Fourth, global finance is increasingly agnostic, if not outright unfriendly, to the idea of traditional industrial growth. An IMF working paper suggests that “investors such as pension funds, insurance companies and mutual funds, and other investors such as sovereign wealth funds, hold around $100 trillion in assets under management.” This study estimates the infrastructure-funding gap between $1 trillion and $1.5 trillion each year, with the deficit significantly higher in developing countries. This paper and other studies have argued that this stems from a lack of financial instruments and a lack of appetite to invest in the industrial ventures of the past. Global capital and even local commercial capital in developing countries are being crowded away from investing in infrastructure.

 

Fifth, innovation itself has a spatial flaw. Discovery and invention are still the preserve of the Atlantic system while consumption and absorption are witnessing greater uptake in the Asian economies and in Africa. This new innovation divide, when combined with restrictive intellectual property regimes set up for the benefit of Western corporations, is bad news for developing countries. It’s likely that they will merely transform from being labour sources, marginal consumers, and resource-rich spaces to markets for innovation, sources for the data that drives the process, and part of a value chain where the largest wealth will still be created in the old economies.

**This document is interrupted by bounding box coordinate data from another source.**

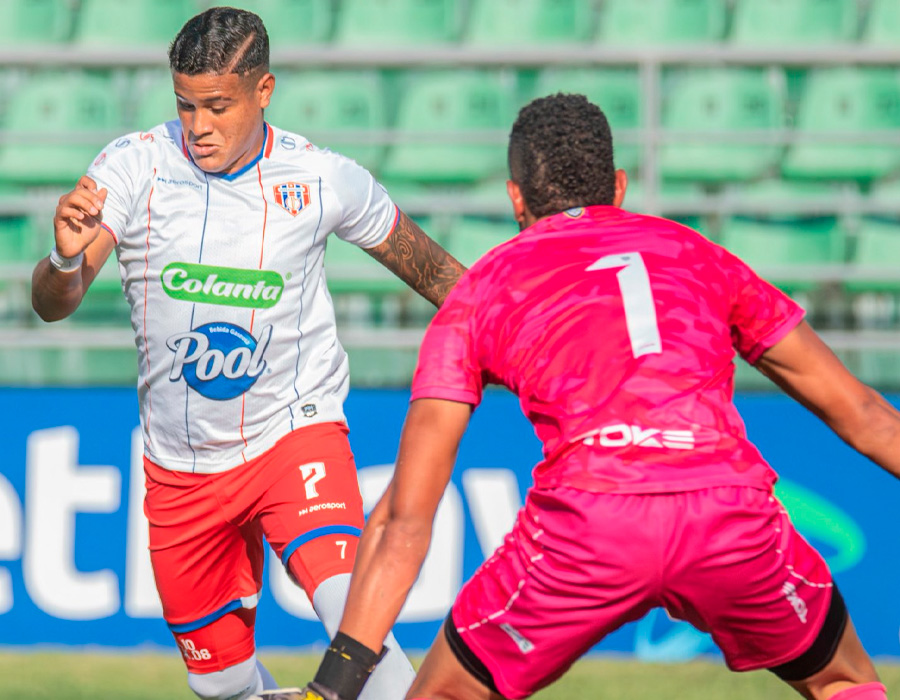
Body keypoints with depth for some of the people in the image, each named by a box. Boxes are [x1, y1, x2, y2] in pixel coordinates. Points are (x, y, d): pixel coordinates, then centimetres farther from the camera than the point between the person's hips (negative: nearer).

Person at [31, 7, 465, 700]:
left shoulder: (323, 178, -10)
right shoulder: (134, 167, -12)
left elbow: (426, 264, 8)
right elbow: (52, 304, -20)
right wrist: (69, 258, -42)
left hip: (293, 433, -2)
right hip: (180, 462, 2)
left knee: (354, 621, -28)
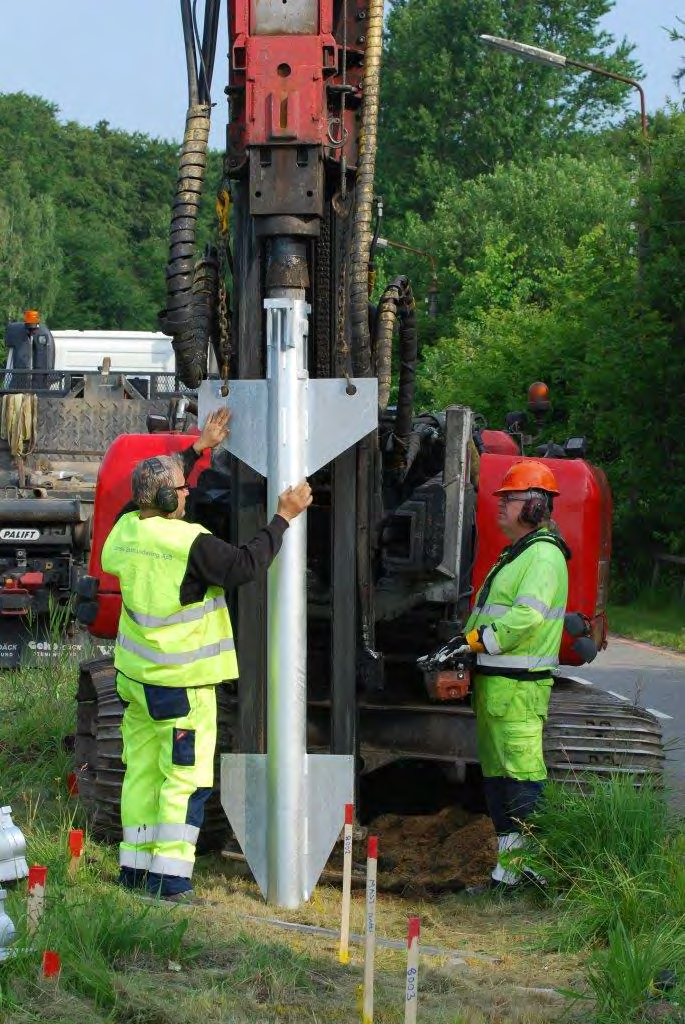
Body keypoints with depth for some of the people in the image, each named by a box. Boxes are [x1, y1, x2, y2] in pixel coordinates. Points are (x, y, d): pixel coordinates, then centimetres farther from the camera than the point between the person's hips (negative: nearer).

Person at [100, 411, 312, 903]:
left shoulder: (126, 529, 3)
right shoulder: (189, 543, -22)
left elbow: (161, 485, 21)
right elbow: (246, 565, -18)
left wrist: (200, 447, 26)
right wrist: (283, 518, -8)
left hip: (136, 675, 8)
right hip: (181, 682, -8)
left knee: (142, 770, 15)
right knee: (186, 780, -2)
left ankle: (135, 867, 21)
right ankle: (171, 879, -3)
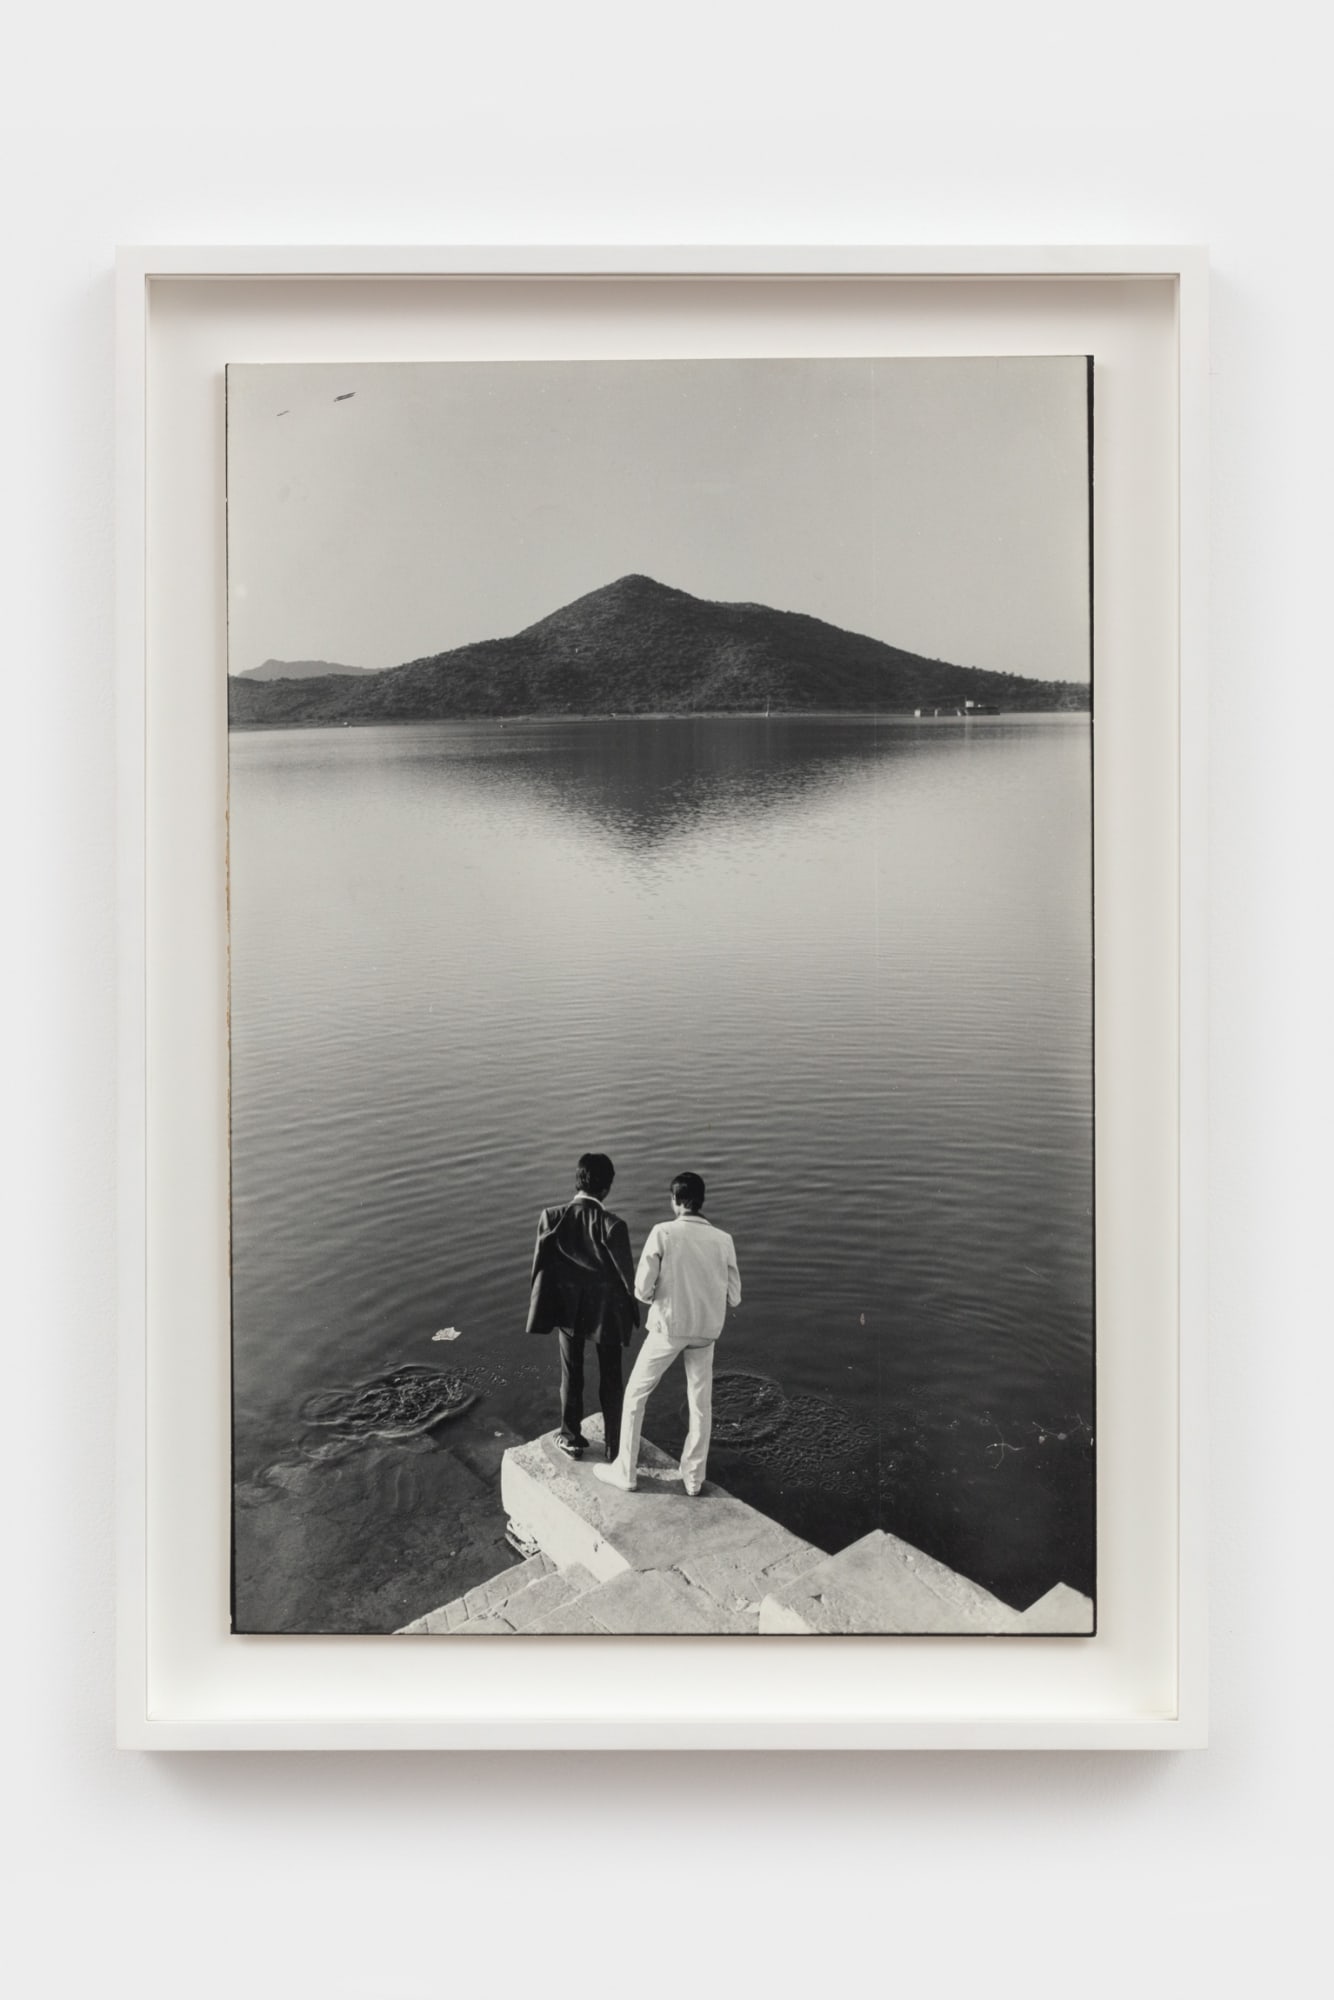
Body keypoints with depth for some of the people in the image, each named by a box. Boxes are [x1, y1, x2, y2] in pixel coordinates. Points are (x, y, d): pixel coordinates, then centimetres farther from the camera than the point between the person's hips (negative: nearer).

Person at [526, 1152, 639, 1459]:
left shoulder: (552, 1218, -16)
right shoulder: (612, 1225, -25)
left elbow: (540, 1269, -8)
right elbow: (626, 1275, -16)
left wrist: (545, 1314, 5)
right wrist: (631, 1317, 0)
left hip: (568, 1310, 2)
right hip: (607, 1312, -2)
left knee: (571, 1377, 21)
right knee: (611, 1380, 17)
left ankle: (572, 1439, 36)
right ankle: (615, 1443, 30)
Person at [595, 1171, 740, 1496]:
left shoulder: (663, 1232, -13)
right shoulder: (723, 1240, -4)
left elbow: (642, 1288, -13)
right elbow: (733, 1296, 0)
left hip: (668, 1327, -3)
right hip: (706, 1330, 3)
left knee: (635, 1395, 14)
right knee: (701, 1403, 17)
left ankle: (625, 1472, 20)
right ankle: (693, 1476, 26)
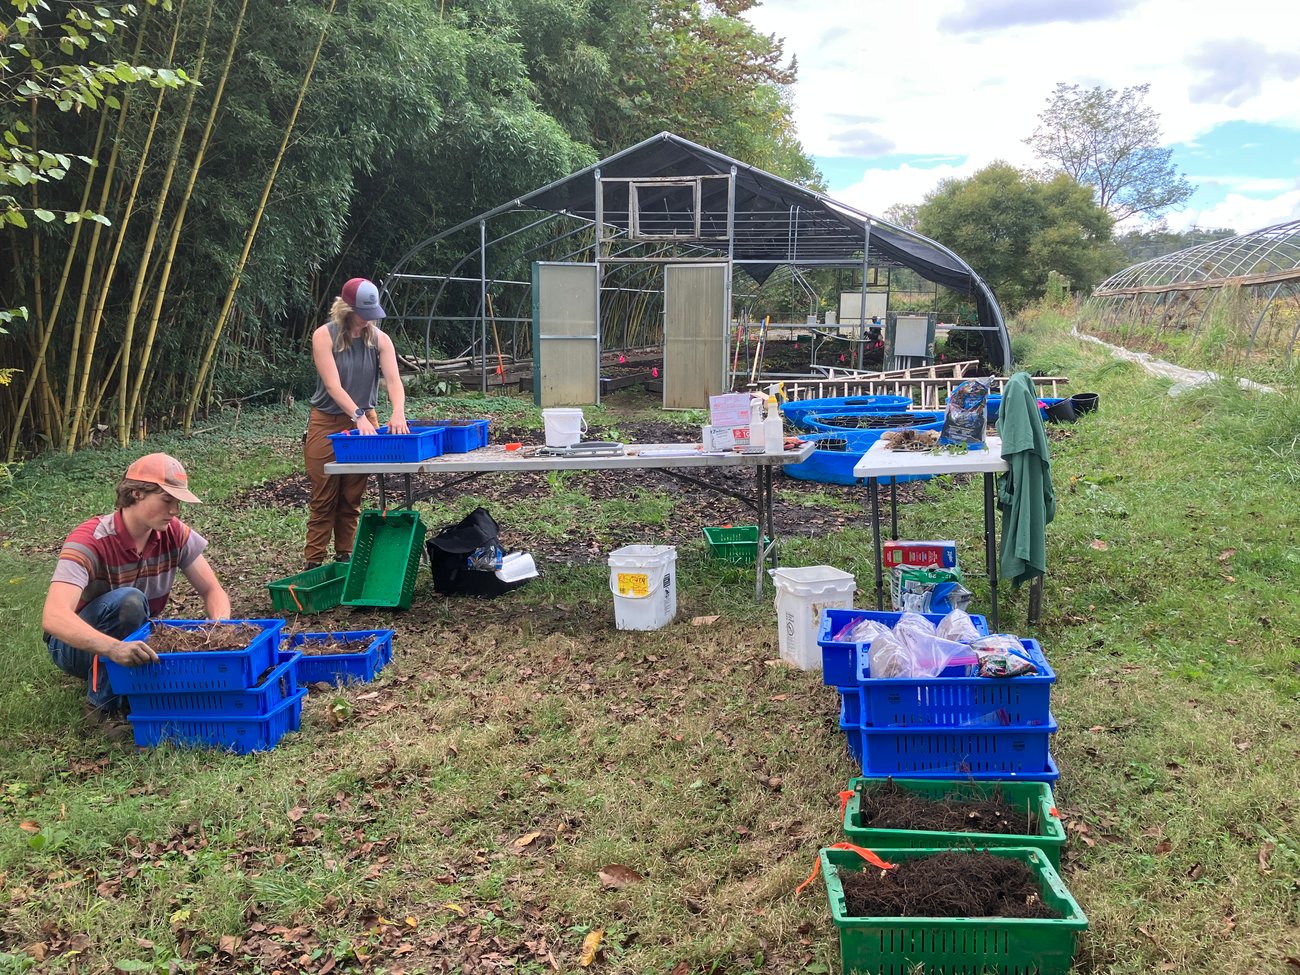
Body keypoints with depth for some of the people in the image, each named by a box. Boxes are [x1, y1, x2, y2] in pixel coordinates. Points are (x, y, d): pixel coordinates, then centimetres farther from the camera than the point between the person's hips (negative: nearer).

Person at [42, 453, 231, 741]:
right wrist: (114, 647, -57)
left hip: (136, 640, 5)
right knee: (128, 600, -35)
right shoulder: (90, 541, -28)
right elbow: (53, 617, -40)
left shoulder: (175, 533, -12)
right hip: (79, 644, -5)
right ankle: (102, 707, -20)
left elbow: (212, 591, -5)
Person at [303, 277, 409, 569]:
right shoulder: (324, 336, -11)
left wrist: (398, 413, -33)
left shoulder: (379, 339, -1)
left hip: (365, 422, 3)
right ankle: (314, 563, 4)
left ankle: (345, 558, 18)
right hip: (327, 423, -3)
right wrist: (358, 417, -33)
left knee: (352, 499, 8)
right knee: (324, 500, -1)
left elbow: (393, 379, -13)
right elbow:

This will ensure that their purchasing power remains low. Without large-scale, export-driven manufacturing, and without the revenues that would accrue to the owners of technology, there is a high possibility that developing countries that are not yet middle-income will remain trapped in a low-productivity, low-wage spiral.

India: GDP in current prices from 2010 to 2020

Image: Statista

The better way forward

 

So what should India do, given these five trends in global economic development?

 

First, India must get its own house in order. One-fifth of humanity is a market and a productive base in and of itself. But for the country to take advantage of its size, it must sign a free trade deal with itself.

 

Currently the 30-odd states and union territories that comprise the Republic of India are nominally a single economy. But in reality they’re less integrated than the economies of Europe. India’s states and union territories often have sharply different regulations and incompatible tax systems. As a result, trading across state boundaries is a nightmare and India really needs to focus on creating a trade association among these regions.

 

As a single tax, the GST is the first step in the right direction as it will allow new manufacturing units set up under the “Make in India” programme to have access to multiple markets.

 

And there are other government policies that also fit well with this endeavour:Digital India knits markets together, allowing for vast e-commerce and business-to-business opportunities, and Start-up India gives new entrepreneurs access to the finance and incubation required for them to take advantage of these opportunities.

 

Secondly, the attitude towards informal employment needs to change. It’s time to stop thinking of the informal economy as a bad thing, particularly since an overwhelmingly large number of Indian workers (over 90% by some estimates) are currently employed in the sector. The government should instead focus on creating support systems that will allow for India’s vast informal workforce to become more secure, productive, and, where feasible, more entrepreneurial.

 

Finally, India must think big. It must consider the possibility that it will have to leapfrog over the industrialisation process itself. It must imagine itself becoming the epicentre of the robotics and AI world, much like Japan become the hub for electronics, Germany for automobiles, and China for manufacturing everything at a tenth of the cost.

To prosper in a world that is suffering from the absence of growth and the disruption of old models, India must strive to become the principal stakeholder of the digital revolution—and ensure that its teeming millions partake in it gainfully, even if informally.